Der Hof gehörte früher zur Ökonomie des Klosters Waldsassen. Seit einigen Jahren züchtet dort die Familie Frank Strauße. Deren gesundes Fleisch kannte schon die heilige Hildegard von Bingen. Der Hofbesitzer erzählte den Gästen Wissenswertes über Leben und Verhalten der bis zu 150 Kilogramm schweren Vögel. Zu bewundern waren ebenso Straußenküken. Sie suchten neugierig den Kontakt zu den KAB-Mitgliedern.
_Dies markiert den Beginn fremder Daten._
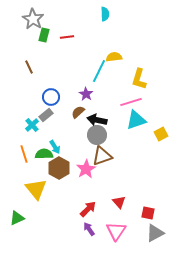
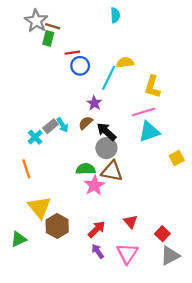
red line: (67, 37) -> (72, 53), moved
brown line: (29, 67) -> (53, 26), moved, turned -48
blue circle: (51, 97) -> (80, 66), moved
black arrow: (97, 120) -> (106, 132), turned 30
yellow square: (161, 134) -> (177, 158), moved
cyan arrow: (55, 147) -> (63, 125), moved
green semicircle: (44, 154) -> (86, 169), moved
brown triangle: (102, 156) -> (112, 171), turned 30
brown hexagon: (59, 168) -> (57, 226), moved
red square: (148, 213) -> (162, 234), turned 32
Wie die Reisegruppe von Matthias Frank erfuhr, ist deren Aufzucht eine komplizierte Angelegenheit, die umfangreiches Wissen erfordert. Diese Vögel können umfassend verwertet werden. So wird nicht nur deren Fleisch geschätzt. Die Haut wird zu Leder gegerbt, die Federn zu Staubwedeln gebunden. Die Schalen der großen Eier lassen sich zu Schmuckstücke verarbeiten. Berta Frank stellte ihre sanftmütigen Alpakas und Lamas vor. Die Kinder begannen sofort, die zutraulichen Tiere zu füttern. Anschließend erklärte die Schwester des Hofbesitzers die Verarbeitung von Alpakawolle sowie die Herstellung von Seifen aus Straußenfett.

Während die Mädchen und Buben die Minipferde streichelten und den Straußenküken zusahen, stärkten sich die Eltern bei Kaffee und Kuchen im Hofcafé oder verkosteten die hausgemachte Straußenleberwurst.